BEGIN Provided data

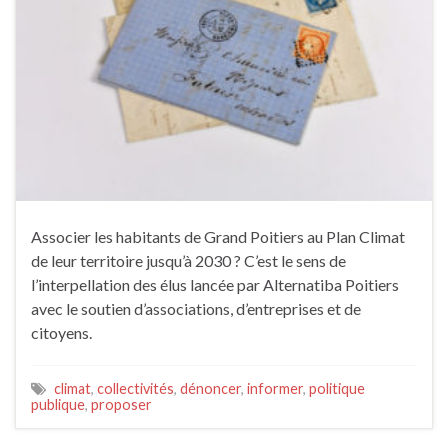
Associer les habitants de Grand Poitiers au Plan Climat
de leur territoire jusqu’à 2030 ? C’est le sens de
l’interpellation des élus lancée par Alternatiba Poitiers
avec le soutien d’associations, d’entreprises et de
citoyens.
climat
,
collectivités
,
dénoncer
,
informer
,
politique
publique
,
proposer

END Provided data

### What is required
Go through the records and pull out each line that includes the word "Poitiers".

### Finished exercise
Associer les habitants de Grand Poitiers au Plan Climat
l’interpellation des élus lancée par Alternatiba Poitiers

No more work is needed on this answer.